P10-4fichiers-banques.gif -
Espérons que les banques et les assureurs ont bien profité de la petite bouffée d'oxygène que la Bourse leur a offerte. Les prochaines semaines risquent d'être un peu plus difficiles, le sentiment d'incertitude augmentant à l'approche des résultats trimestriels, publiés à partir de début mai. Les résultats annuels s'étaient révélés, certes, très inférieurs à ceux de 2007, mais cela avait été largement anticipé. De plus, selon l'adage que les choses vont mieux en les disant, les investisseurs étaient partiellement rassurés par les précisions apportées par les dirigeants. Pourtant, les mêmes problèmes persistent et risquent de peser sur les résultats. D'après les prévisions de JPMorgan, les banques à travers le monde devraient passer cette année encore 17 millliards de dollars de dépréciations, et, d'autre part, les provisions pour risque de crédit, traduction palpable de la crise économique, devraient augmenter. La Société Générale a déjà avoué qu'elle passerait des dépréciations supplémentaires au premier trimestre. Elle augmentera aussi ses provisions pour faire face aux impayés, de la part à la fois des particuliers et des entreprises.

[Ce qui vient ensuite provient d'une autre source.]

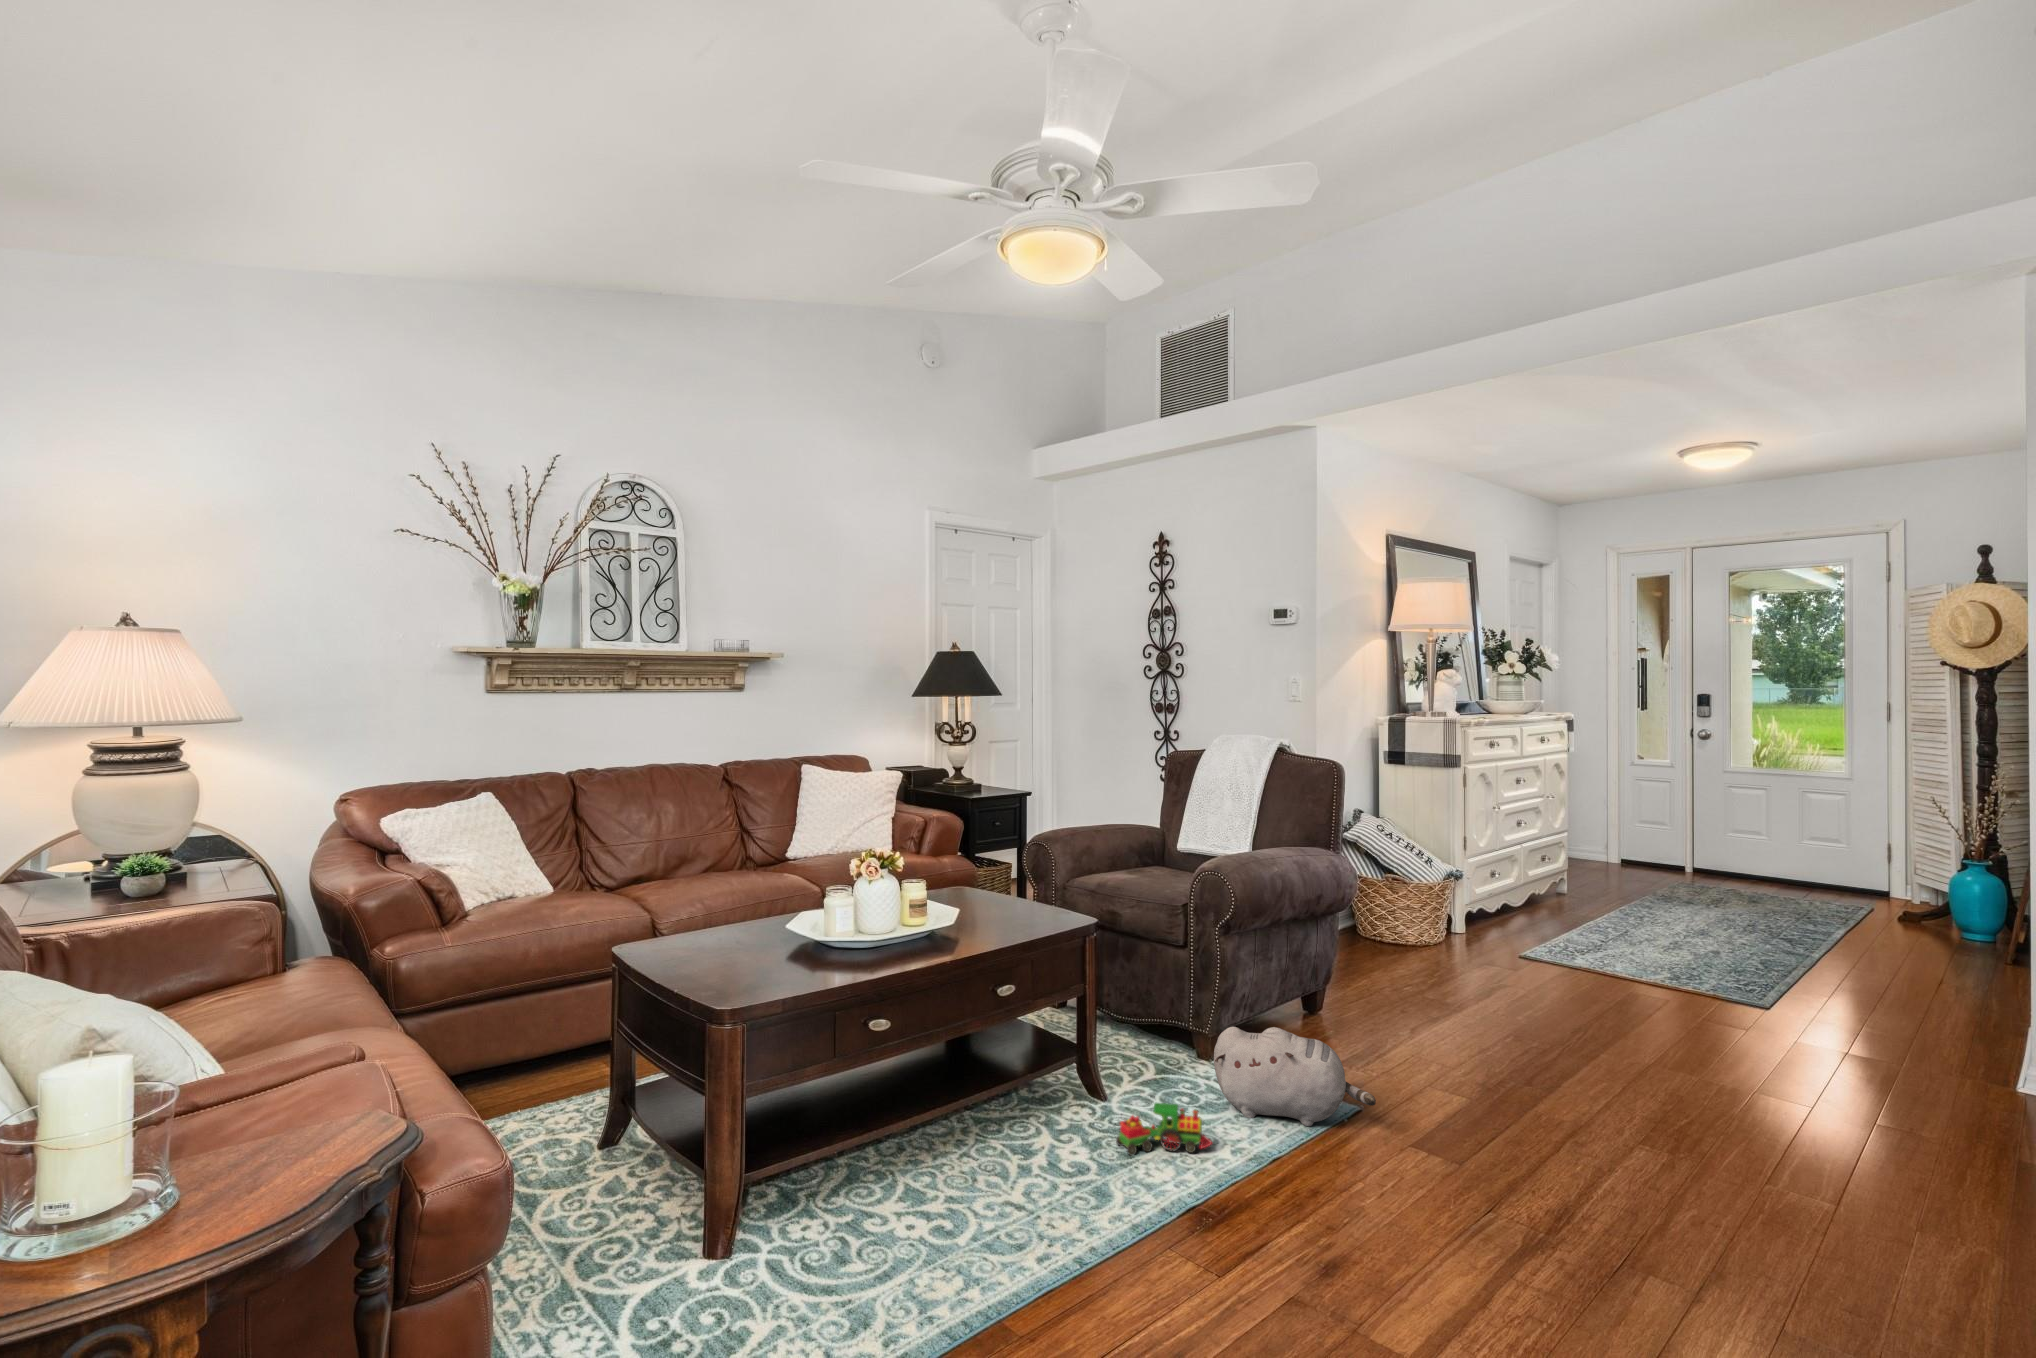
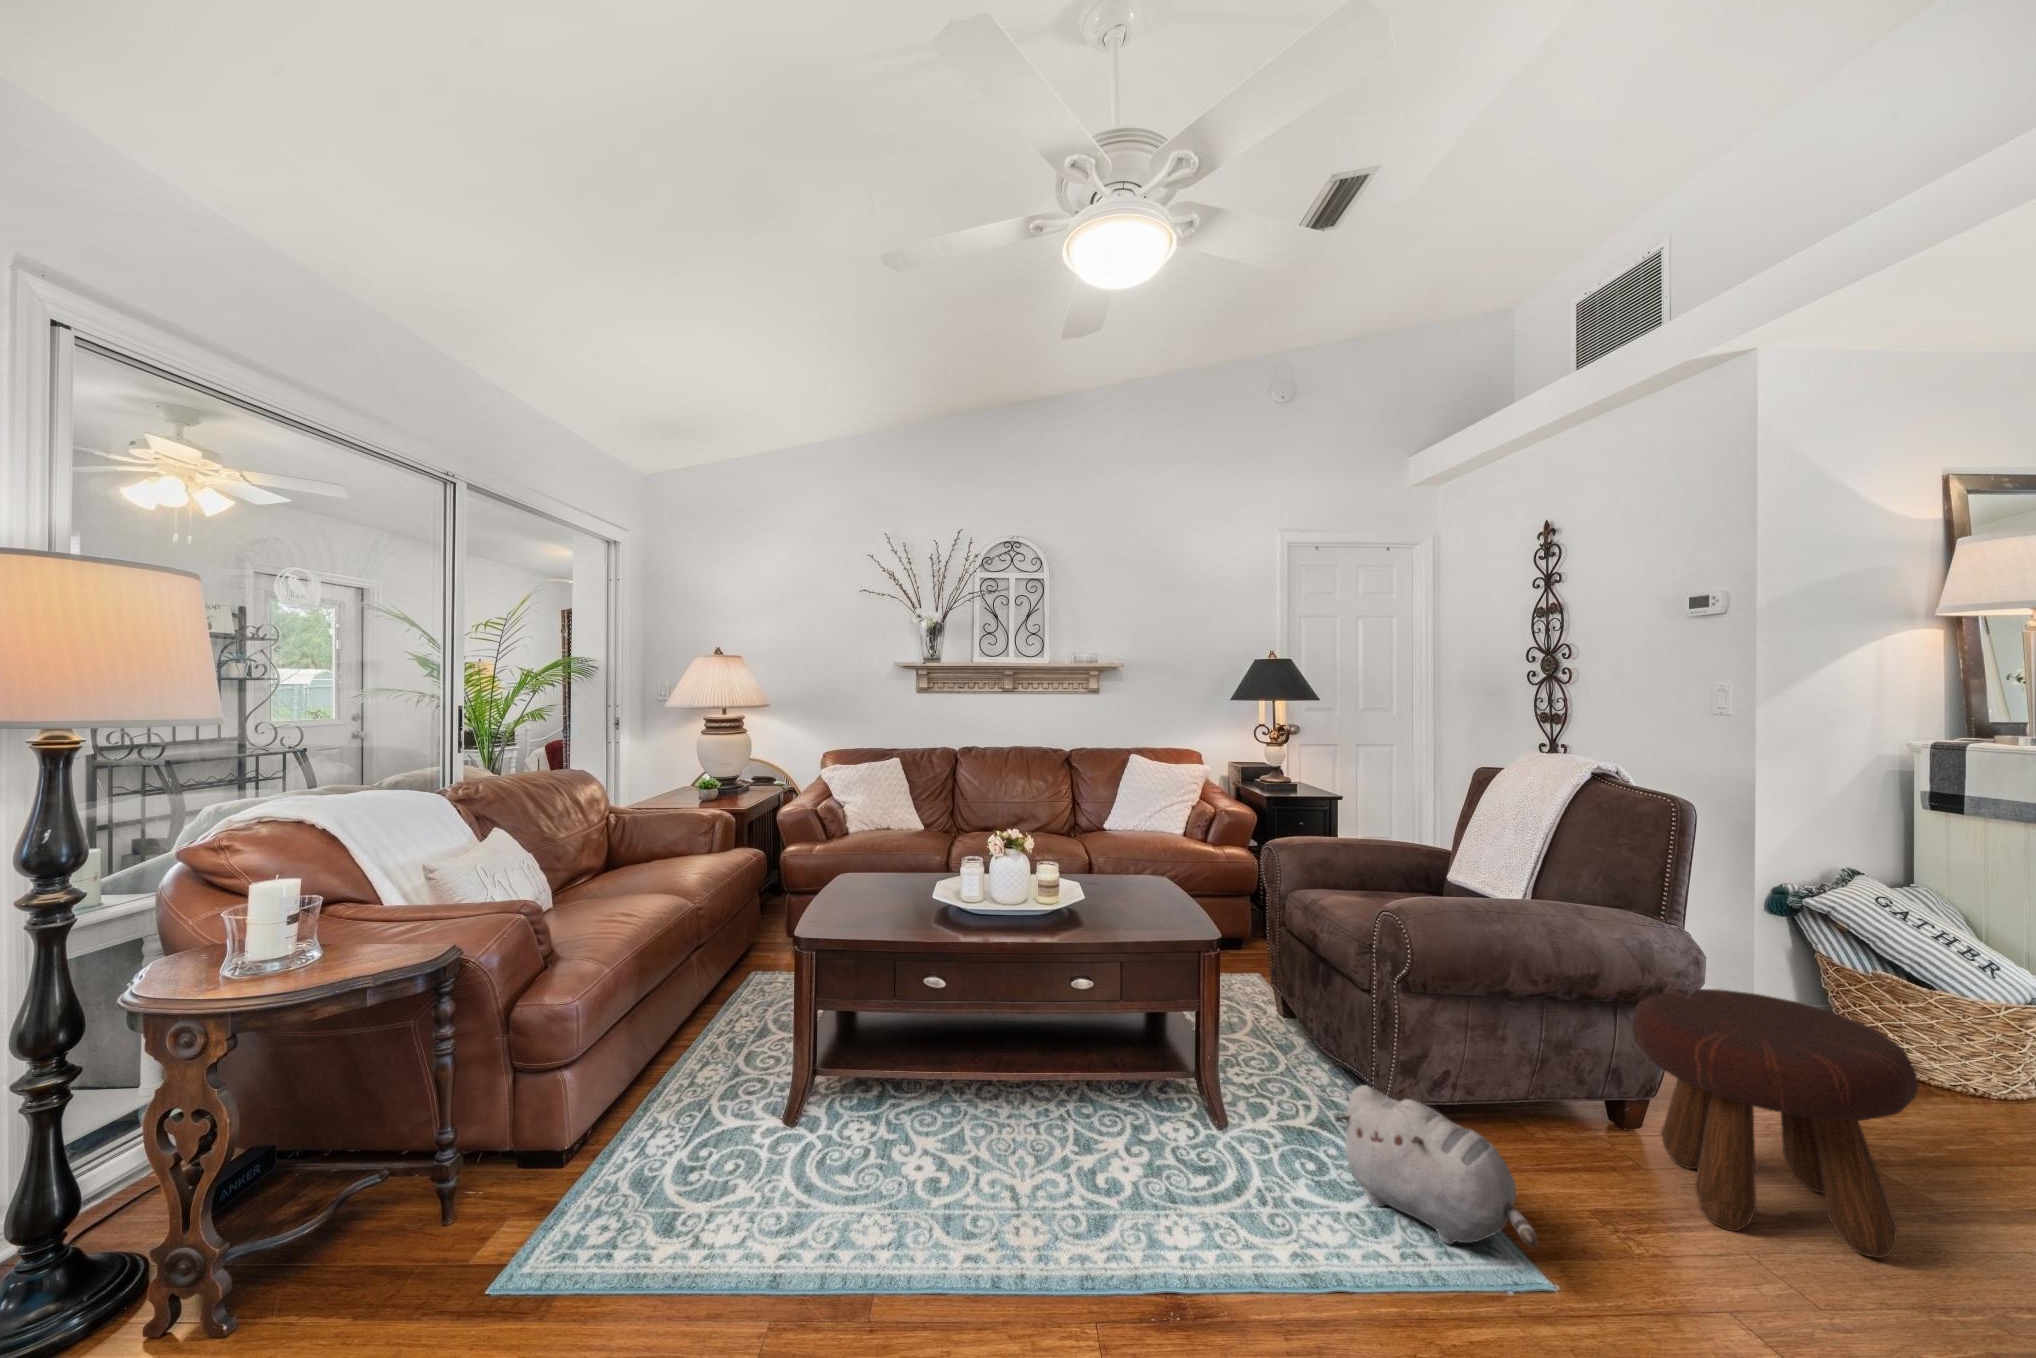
footstool: none [1349,910,1504,1069] -> present [1632,989,1918,1258]
toy train: present [1116,1103,1212,1156] -> none [1177,1145,1281,1219]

Elles seraient équivalentes au montant du dernier trimestre 2008, soit près de 1 milliard d'euros. En revanche, le début d'année a été
« excellent » dans la banque de financement et d'investissement, activité qui semble se redresser peu à peu. Les comptes des assureurs ne devraient pas être très brillants eux non plus, car l'assurance-vie, dépendante de l'état des marchés, a sans doute continué à souffrir. Même certaines activités de la division dommages, comme l'assurance habitation, liée au marché immobilier, pourraient avoir également souffert.